Dan juga tidak menerima Shadaqah dari hasil korupsi, bagaimana bisa kita menyedekahkan sebagian harta yang bukan menjadi hak kita, tentu saja pada dasarnya hal ini adalah sesuatu yang haram. Sehingga berdampak bagi pelakunya yaitu bisa menghalangi terkabulnya doa yang ia panjatkan.
Hukum yang berikan kepada pelaku ghulul yaitu potong tangan. Tentunya ada hikmah dibalik adanya hukum ini, seperti di Arab Saudi diterapkannya hukum ini, misalnya ada seorang pencuri yang mencuri dihari jum'at kemudian diiklankan dimedia massa. Kemudian ke esokkan harinya akan ada mobil polisi yang membawa pencuri tersebut, dan juga ada mobil ambulans serta tim medis yang akan mengurus setelah tangannya dipotong, dan ada mobil pengadilan yang melaporkan kepada raja ketika eksekusi telah dilaksanakan. Kemudian tangan pelaku akan diletakkan di atas meja kemudian di ikat tangan kirinya lalu di potong telapak tangannya.

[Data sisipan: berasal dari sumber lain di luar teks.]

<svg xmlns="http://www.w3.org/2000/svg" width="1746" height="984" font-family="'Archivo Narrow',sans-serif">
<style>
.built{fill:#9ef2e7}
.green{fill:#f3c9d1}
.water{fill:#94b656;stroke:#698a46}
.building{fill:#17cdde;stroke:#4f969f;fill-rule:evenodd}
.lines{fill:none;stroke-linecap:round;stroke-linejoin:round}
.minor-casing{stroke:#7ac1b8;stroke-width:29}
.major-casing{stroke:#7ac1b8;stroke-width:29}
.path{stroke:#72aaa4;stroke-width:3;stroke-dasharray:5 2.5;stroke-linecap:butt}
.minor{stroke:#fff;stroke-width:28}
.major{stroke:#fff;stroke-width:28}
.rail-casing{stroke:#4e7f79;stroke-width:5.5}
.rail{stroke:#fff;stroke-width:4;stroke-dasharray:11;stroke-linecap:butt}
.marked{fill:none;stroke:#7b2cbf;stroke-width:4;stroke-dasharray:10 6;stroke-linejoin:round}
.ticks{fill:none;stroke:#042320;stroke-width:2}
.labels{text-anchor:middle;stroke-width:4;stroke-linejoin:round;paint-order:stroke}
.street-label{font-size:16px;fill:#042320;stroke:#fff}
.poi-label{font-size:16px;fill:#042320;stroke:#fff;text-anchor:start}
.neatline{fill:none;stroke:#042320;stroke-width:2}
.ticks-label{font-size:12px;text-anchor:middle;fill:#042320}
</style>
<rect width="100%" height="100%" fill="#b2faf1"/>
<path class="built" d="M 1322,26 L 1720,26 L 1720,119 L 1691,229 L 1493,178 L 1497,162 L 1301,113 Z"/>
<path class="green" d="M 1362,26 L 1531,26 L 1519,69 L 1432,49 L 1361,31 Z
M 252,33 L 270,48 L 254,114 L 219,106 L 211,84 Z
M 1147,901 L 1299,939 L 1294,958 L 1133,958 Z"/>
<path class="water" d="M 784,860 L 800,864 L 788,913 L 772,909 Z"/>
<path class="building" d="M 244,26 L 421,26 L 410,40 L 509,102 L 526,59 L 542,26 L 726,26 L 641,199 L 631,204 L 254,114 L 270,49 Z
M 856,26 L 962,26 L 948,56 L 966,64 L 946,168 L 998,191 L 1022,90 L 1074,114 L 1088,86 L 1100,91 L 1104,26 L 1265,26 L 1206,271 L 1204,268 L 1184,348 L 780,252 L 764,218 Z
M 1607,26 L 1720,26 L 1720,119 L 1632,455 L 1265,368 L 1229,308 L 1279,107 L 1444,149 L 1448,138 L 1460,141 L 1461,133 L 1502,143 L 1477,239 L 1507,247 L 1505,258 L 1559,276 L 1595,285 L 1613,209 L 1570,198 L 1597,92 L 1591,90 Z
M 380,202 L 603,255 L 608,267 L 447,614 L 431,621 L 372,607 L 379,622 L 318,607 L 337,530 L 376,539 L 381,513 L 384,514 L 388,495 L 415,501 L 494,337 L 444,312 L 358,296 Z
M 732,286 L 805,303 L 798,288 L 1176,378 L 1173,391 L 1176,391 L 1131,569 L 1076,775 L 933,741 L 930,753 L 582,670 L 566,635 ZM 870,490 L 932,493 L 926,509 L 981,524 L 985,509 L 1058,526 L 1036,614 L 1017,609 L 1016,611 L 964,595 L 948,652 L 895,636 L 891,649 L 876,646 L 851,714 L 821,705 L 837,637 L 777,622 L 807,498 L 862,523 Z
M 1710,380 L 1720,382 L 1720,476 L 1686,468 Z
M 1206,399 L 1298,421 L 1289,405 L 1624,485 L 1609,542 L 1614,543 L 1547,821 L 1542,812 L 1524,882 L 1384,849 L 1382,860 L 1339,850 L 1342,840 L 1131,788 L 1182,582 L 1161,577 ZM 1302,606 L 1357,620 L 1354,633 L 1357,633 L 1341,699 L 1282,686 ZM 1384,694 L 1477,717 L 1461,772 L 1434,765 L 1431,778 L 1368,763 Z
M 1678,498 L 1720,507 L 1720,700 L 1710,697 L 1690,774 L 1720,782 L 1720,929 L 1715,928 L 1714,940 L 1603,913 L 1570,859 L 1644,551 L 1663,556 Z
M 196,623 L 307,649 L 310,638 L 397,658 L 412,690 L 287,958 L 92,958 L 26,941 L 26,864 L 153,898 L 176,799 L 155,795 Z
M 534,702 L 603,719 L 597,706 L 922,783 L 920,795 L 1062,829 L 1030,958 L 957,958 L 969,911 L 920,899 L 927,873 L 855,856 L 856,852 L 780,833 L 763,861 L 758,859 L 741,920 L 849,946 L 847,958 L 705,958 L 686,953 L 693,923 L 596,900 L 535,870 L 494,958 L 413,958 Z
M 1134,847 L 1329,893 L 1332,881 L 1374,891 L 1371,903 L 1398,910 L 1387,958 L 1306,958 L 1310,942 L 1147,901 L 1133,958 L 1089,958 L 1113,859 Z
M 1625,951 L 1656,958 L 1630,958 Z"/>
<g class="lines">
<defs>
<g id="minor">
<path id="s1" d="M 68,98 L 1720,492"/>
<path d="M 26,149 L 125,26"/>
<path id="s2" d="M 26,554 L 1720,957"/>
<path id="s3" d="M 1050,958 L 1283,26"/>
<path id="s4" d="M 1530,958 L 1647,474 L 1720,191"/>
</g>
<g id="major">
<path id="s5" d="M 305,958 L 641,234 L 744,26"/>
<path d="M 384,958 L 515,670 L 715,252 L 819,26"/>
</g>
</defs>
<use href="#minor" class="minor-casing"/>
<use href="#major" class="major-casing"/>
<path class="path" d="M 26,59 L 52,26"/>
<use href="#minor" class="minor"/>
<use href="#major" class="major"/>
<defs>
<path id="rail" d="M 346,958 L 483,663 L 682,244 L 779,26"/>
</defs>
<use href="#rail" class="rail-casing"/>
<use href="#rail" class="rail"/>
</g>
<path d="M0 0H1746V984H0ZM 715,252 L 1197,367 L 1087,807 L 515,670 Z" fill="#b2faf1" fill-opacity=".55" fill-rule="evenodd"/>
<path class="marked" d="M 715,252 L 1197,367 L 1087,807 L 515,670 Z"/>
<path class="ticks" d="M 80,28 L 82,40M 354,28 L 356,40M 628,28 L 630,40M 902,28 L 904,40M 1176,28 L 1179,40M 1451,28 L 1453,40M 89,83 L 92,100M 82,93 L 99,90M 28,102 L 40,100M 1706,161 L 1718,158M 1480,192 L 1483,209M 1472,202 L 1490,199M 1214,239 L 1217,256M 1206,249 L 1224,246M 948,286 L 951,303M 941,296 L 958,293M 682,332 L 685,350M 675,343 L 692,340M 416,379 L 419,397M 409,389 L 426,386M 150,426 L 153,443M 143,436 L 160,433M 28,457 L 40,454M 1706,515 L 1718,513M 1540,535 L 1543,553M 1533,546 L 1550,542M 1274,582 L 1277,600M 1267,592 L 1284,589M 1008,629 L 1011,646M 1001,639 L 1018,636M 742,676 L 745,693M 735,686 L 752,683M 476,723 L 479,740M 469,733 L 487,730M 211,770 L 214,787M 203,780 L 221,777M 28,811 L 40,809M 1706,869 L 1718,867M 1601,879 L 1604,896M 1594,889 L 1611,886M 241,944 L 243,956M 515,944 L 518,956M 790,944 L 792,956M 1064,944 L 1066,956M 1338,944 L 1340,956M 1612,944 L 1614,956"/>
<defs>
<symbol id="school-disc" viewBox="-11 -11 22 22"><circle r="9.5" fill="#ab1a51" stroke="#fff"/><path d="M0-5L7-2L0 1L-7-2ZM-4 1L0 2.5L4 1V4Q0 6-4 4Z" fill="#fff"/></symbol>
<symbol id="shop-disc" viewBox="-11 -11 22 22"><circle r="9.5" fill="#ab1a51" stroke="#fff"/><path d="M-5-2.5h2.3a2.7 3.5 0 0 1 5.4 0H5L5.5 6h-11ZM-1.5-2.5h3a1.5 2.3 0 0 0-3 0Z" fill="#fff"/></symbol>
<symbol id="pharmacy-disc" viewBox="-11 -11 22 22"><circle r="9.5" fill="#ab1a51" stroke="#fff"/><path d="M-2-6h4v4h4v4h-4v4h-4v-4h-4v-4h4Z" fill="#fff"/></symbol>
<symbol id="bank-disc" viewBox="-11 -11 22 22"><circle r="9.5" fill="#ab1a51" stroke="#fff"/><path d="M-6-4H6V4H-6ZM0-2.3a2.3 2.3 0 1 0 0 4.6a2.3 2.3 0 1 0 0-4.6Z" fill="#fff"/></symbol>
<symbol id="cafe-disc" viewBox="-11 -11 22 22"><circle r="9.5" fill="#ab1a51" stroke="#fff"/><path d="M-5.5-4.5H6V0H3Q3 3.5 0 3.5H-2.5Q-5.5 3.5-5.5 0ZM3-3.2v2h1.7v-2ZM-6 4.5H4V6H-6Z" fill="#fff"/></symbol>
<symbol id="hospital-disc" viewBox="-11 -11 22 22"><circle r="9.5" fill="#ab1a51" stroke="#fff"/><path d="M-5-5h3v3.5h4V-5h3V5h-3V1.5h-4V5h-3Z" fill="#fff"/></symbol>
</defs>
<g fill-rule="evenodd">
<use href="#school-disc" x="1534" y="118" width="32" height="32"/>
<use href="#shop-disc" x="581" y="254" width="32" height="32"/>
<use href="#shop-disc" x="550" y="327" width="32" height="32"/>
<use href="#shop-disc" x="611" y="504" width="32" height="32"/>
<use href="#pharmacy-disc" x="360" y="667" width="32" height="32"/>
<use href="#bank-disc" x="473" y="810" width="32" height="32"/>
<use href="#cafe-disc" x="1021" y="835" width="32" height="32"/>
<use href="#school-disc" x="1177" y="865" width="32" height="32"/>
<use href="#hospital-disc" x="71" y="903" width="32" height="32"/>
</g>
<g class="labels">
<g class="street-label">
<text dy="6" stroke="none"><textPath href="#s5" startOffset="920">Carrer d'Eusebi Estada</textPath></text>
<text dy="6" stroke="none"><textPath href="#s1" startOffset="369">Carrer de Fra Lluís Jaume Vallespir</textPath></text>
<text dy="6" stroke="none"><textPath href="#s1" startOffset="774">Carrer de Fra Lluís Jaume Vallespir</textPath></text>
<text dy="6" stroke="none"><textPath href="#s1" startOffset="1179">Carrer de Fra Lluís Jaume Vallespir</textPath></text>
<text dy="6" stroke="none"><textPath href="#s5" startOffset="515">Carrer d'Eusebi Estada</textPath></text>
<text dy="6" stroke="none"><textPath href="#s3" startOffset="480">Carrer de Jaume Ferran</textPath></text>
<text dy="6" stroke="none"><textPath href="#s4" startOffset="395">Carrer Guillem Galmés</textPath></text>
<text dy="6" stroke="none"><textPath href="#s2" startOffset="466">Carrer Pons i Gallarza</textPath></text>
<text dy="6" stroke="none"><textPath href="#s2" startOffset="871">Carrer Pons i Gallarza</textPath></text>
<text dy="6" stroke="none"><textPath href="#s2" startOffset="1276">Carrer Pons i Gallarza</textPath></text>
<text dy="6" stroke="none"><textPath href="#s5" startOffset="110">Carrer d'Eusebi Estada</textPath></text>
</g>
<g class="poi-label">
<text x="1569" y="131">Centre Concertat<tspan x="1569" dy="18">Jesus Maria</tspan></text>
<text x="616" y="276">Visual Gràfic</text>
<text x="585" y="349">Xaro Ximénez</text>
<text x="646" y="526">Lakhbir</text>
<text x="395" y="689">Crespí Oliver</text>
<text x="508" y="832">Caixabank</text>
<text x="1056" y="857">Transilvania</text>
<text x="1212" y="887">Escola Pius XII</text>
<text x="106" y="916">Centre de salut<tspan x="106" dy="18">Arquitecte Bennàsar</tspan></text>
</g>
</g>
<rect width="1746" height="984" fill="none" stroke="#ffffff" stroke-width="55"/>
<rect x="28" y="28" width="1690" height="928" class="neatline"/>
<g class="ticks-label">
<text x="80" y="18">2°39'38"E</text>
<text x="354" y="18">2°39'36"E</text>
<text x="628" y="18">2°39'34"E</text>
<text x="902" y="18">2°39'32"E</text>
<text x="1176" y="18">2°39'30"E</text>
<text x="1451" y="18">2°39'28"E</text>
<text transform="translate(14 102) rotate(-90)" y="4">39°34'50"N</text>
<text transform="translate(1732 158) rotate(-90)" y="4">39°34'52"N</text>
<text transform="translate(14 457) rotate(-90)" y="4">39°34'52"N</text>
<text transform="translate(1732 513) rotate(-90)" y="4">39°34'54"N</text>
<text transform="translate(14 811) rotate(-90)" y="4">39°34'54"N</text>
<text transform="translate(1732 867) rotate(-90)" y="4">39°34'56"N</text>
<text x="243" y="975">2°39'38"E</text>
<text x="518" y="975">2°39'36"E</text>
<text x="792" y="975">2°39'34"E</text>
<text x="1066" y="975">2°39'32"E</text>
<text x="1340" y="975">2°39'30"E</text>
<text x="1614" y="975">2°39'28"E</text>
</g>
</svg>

Dengan adanya hukum ini sebagian orang mengatakan bahwa ini adalah hukuman yang kejam, hukuman yang keras dan juga sebagainya.Â
Coba kita bayangkan dengan diterapkannya hukum ini di Indonesia, bagaimana besarnya dampak yang ditimbulkan. Kita iklankan para koruptor dan akan di eksekusi lewat media sosial seperti yang diterapkan di Arab Saudi, kemungkinan besar peluang untuk korupsi akan menghilang. Karena hukuman yang di terapkan sangat keras, tetapi pada kenyataannya hukuman bagi para koruptor hanya harus tinggal di jeruji besi yang mempunyai fasilitas layaknya "rumah sendiri". Hukuman seperti ini tidak akan membuat jera para koruptor, akan muncul banyak pelaku yang akan korupsi.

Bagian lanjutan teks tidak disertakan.